%%
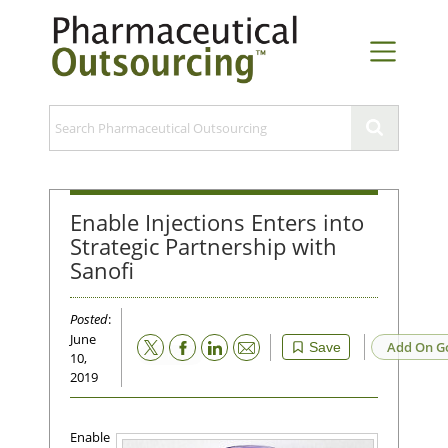
Enable Injections Enters into
Strategic Partnership with
Sanofi
Posted
:
June
Email
Add On G
Save
10,
2019
Enable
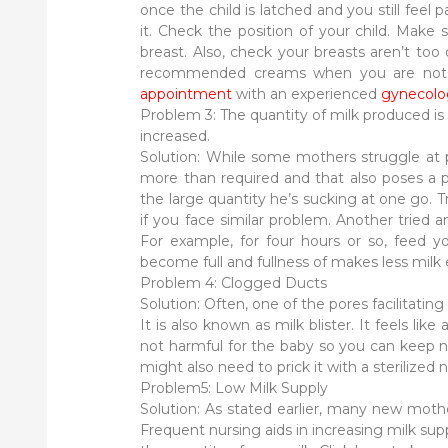
once the child is latched and you still feel 
it. Check the position of your child. Make
breast. Also, check your breasts aren’t too
recommended creams when you are not nu
appointment
with an experienced
gynecolo
Problem 3: The quantity of milk produced is
increased.
Solution: While some mothers struggle at 
more than required and that also poses a p
the large quantity he’s sucking at one go. T
if you face similar problem. Another tried a
For example, for four hours or so, feed yo
become full and fullness of makes less milk 
Problem 4: Clogged Ducts
Solution: Often, one of the pores facilitating
It is also known as milk blister. It feels like 
not harmful for the baby so you can keep nur
might also need to prick it with a sterilize
Problem5: Low Milk Supply
Solution: As stated earlier, many new mothe
Frequent nursing aids in increasing milk supp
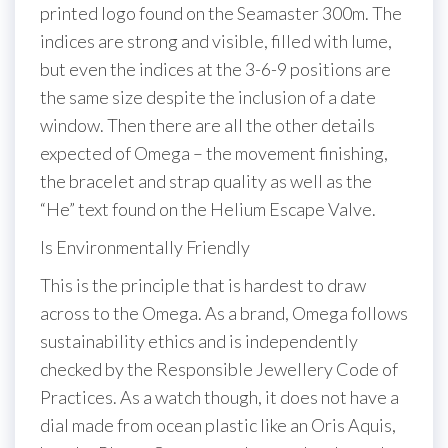
printed logo found on the Seamaster 300m. The
indices are strong and visible, filled with lume,
but even the indices at the 3-6-9 positions are
the same size despite the inclusion of a date
window. Then there are all the other details
expected of Omega – the movement finishing,
the bracelet and strap quality as well as the
“He” text found on the Helium Escape Valve.
Is Environmentally Friendly
This is the principle that is hardest to draw
across to the Omega. As a brand, Omega follows
sustainability ethics and is independently
checked by the Responsible Jewellery Code of
Practices. As a watch though, it does not have a
dial made from ocean plastic like an Oris Aquis,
%%
Written task
Update the listing by replacing "Solution" with "Fix" wherever it appears, keeping every other word the same. Leave out the pictures.

Response to this task
Enable Injections Enters into
Strategic Partnership with
Sanofi
Posted
:
June
Email
Add On G
Save
10,
2019
Enable
once the child is latched and you still feel 
it. Check the position of your child. Make
breast. Also, check your breasts aren’t too
recommended creams when you are not nu
appointment
with an experienced
gynecolo
Problem 3: The quantity of milk produced is
increased.
Fix: While some mothers struggle at 
more than required and that also poses a p
the large quantity he’s sucking at one go. T
if you face similar problem. Another tried a
For example, for four hours or so, feed yo
become full and fullness of makes less milk 
Problem 4: Clogged Ducts
Fix: Often, one of the pores facilitating
It is also known as milk blister. It feels like 
not harmful for the baby so you can keep nur
might also need to prick it with a sterilize
Problem5: Low Milk Supply
Fix: As stated earlier, many new mothe
Frequent nursing aids in increasing milk supp
printed logo found on the Seamaster 300m. The
indices are strong and visible, filled with lume,
but even the indices at the 3-6-9 positions are
the same size despite the inclusion of a date
window. Then there are all the other details
expected of Omega – the movement finishing,
the bracelet and strap quality as well as the
“He” text found on the Helium Escape Valve.
Is Environmentally Friendly
This is the principle that is hardest to draw
across to the Omega. As a brand, Omega follows
sustainability ethics and is independently
checked by the Responsible Jewellery Code of
Practices. As a watch though, it does not have a
dial made from ocean plastic like an Oris Aquis,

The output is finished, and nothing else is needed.